Der Erwerbslosenausschuss des ver.di Bezirks München befürwortet ausdrücklich eine Fortsetzung der Kooperation zwischen den Kommunen und der Bundesagentur im Großraum München. "Die gemeinsame Arbeit hat sich bewährt, davon haben viele Menschen seit 2005 profitiert. Trotz Krise konnten 2009 fast 10.000 Kunden durch die Arge in sozialversicherungspflichtige Arbeitsverhältnisse vermittelt werden. Hilfebedürftigkeit wurde so erfolgreich beseitigt oder zumindest verringert. Die Neuorganisation sollte sich an diesem gemeinsamen Erfolg orientieren", so Erich Guttenberger, Vorstandsvorsitzender des Erwerbslosenausschuss des ver.di Bezirks München.

Dies steht auch für Bernd Becking, Vorsitzender der Geschäftsführung der Agentur für Arbeit München im Mittelpunkt. "Die Kompetenzen der Bundesagentur und der Kommunen sollten zum besten Nutzen der Menschen in der Grundsicherung weiterhin ausgeschöpft werden".
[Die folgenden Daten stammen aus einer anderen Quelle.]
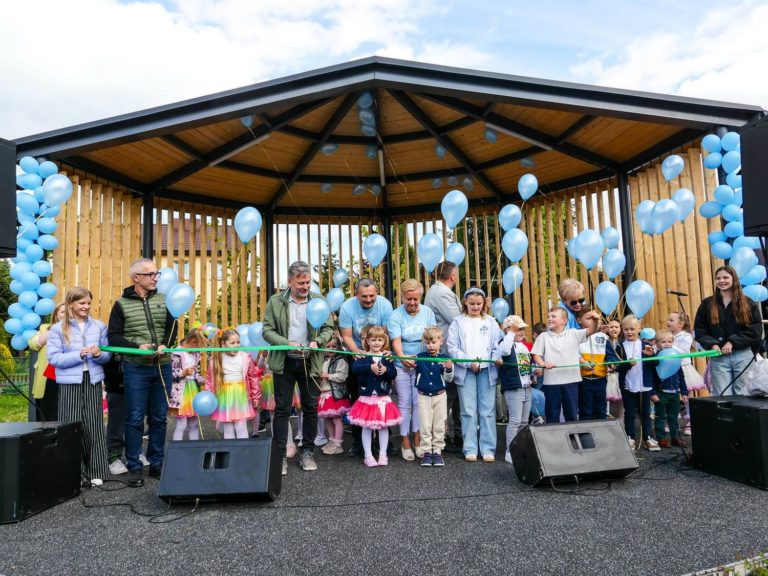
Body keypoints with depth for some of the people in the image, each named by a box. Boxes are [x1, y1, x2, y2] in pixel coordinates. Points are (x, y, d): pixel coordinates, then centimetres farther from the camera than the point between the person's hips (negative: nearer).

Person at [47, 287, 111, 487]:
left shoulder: (99, 326, 6)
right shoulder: (58, 329, 0)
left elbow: (108, 354, 8)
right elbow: (54, 358, -7)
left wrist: (99, 355, -14)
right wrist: (80, 354, -19)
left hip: (93, 381, 2)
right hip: (70, 382, -1)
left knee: (94, 425, 4)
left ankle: (96, 471, 12)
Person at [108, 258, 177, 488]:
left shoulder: (163, 300, 7)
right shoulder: (122, 304, 0)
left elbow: (172, 329, 9)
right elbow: (113, 336, -1)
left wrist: (165, 345, -10)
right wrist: (137, 347, -15)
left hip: (162, 367, 3)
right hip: (135, 368, -3)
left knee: (159, 418, 10)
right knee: (135, 419, 2)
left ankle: (157, 463, 22)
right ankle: (134, 467, 13)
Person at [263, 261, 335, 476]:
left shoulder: (319, 301, 1)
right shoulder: (275, 302, -1)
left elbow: (329, 328, 5)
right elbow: (267, 330, -3)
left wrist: (317, 341, -15)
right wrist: (288, 343, -18)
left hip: (310, 362, 1)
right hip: (284, 363, -1)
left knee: (310, 408, 9)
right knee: (282, 409, 3)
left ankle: (307, 452, 23)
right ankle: (280, 455, 12)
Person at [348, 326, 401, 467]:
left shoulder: (387, 357, 2)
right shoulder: (363, 356, -3)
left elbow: (393, 374, -3)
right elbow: (355, 368, -21)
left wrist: (386, 370, -23)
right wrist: (370, 367, -34)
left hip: (383, 397, 2)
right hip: (367, 397, -1)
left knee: (384, 426, 8)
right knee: (367, 427, 5)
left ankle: (383, 454, 21)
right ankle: (368, 456, 16)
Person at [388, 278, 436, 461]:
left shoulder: (427, 312, 3)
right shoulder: (396, 315, -6)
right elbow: (396, 340, -15)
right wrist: (402, 357, -32)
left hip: (422, 364, 2)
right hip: (402, 365, -2)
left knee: (419, 402, 4)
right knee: (404, 403, 1)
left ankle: (417, 439, 17)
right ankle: (405, 441, 12)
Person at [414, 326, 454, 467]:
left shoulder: (445, 359, -5)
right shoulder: (419, 357, -2)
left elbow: (448, 379, -3)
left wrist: (449, 369, -23)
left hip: (440, 396, 0)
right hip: (424, 396, 0)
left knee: (439, 426, 8)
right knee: (425, 426, 6)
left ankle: (437, 451, 18)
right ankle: (426, 452, 14)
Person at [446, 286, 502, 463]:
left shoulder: (490, 322, 13)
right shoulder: (458, 322, 6)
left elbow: (498, 344, 6)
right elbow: (452, 347, -1)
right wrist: (469, 362, -12)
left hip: (487, 370, 1)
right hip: (465, 371, -1)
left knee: (488, 410, 2)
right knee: (468, 411, 1)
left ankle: (488, 449, 9)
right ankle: (470, 449, 9)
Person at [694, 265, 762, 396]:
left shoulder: (747, 303, 5)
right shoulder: (707, 304, 7)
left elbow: (755, 330, -2)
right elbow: (699, 330, 6)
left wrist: (733, 342, -12)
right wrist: (712, 344, -10)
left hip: (743, 356, 0)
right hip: (718, 357, 0)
Erich Guttenberger betont, dass die Menschen in der Grundsicherung auch in der Zukunft für ihre Problemlagen von einem breiten Instrumentarium profitieren müssen. Das geht nur in einer gemeinsamen Organisation. Alle Vermittlungsmöglichkeiten im Großraum München müssen ausgeschöpft werden, um den Menschen durch eigene Erwerbstätigkeit Schutz vor Ausgrenzung oder Altersarmut zu geben.

Einheitlich wurde betont, dass der Erfolg der bewährten Zusammenarbeit nicht durch eine Trennung und damit unkalkulierbare Risiken gefährdet werden darf.